Revolutionary website 'We Are All Khaled Said' launches constitution initiative
Ahram Online, Nada Hussein Rashwan, Saturday 22 Sep 2012
The prominent revolutionary Facebook page will launch a campaign to press members of Egypt's Constituent Assembly to vote on articles with a two-thirds majority, to avoid Islamist domination


Prominent revolution-linked Facebook group We Are All Khaled Said announced it will launch an awareness campaign that calls for a two-thirds majority voting system on articles of Egypt's first post-Mubarak constitution, currently in the final drafting phase.

The group said it will start Sunday a campaign that aims at changing the internal voting system of the 100-member Constituent Assembly to a full two-thirds majority system of at least 67 members, instead of the currently stated majority of 57 members, as a step towards building consensus and preventing domination by any single political current in the drafting of Egypt's highly anticipated constitution.

"After the sacrifices we all made for the revolution, we [Egyptians] deserve a constitution that represents all of us, respects our beliefs, upholds our general and personal freedoms, supports Egypt's cultural pluralism that extends from Sinai to the New Valley, and blocks any attempts at re-establishing a dictatorship, through the separation of powers and activating the role of regulatory bodies," said the group in an announcement made on its Facebook page in the early hours of Saturday.

Egypt’s Constituent Assembly is currently in the final weeks of drafting the country’s new constitution, with as much as 70 per cent of the document already drafted, according to assembly member and newly-appointed Minister of State for Parliamentary Affairs Mohamed Mahsoub. There are also several reports that the referendum on the constitution will take place around October.

The Facebook page of the Khaled Said group, that now has nearly two and a half million subscribers, was launched by Google executive Wael Ghonim a few days after the death of Alexandrian youth Khaled Said from severe beating by a group of policemen in June 2010.

The social media website attracted hundreds of thousands of members and became one of the most popular places for dissent to be expressed by Egyptians on the internet. The page was one of the main sponsors of the call to protest on 25 January 2011, which later turned into a three-week popular uprising that shook and eventually toppled the 30-year autocratic regime of former president Hosni Mubarak.

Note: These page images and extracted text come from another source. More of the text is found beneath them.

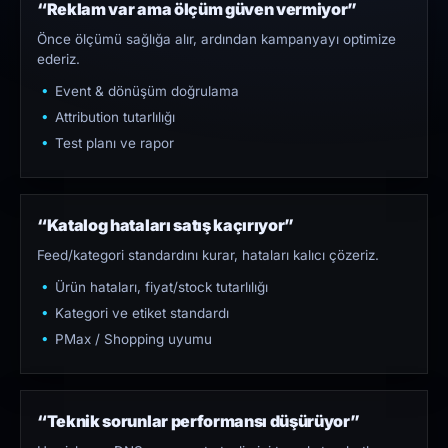
“Reklam var ama ölçüm güven vermiyor”
Önce ölçümü sağlığa alır, ardından kampanyayı optimize
ederiz.
Event & dönüşüm doğrulama
Attribution tutarlılığı
Test planı ve rapor
“Katalog hataları satış kaçırıyor”
Feed/kategori standardını kurar, hataları kalıcı çözeriz.
Ürün hataları, fiyat/stock tutarlılığı
Kategori ve etiket standardı
PMax / Shopping uyumu
“Teknik sorunlar performansı düşürüyor”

Egypt's contentious Constituent Assembly still faces the risk of being dissolved by court order in an ongoing lawsuit on grounds that it was drawn up by the now-dissolved People's Assembly, the lower house of Egypt's parliament.

If the court declares the assembly unconstitutional, it would be the second Constituent Assembly to be declared null and void by a court ruling this year. The first assembly, elected by the Islamist-led parliament, was dissolved when a court deemed it unconstitutional in April, against a backdrop of a weeks-long rift between Islamist and non-Islamist parties with the latter accusing the Muslim Brotherhood and other Islamist parties of dominating the assembly when 66 Islamist members were elected to it by the Islamist-majority parliament in March.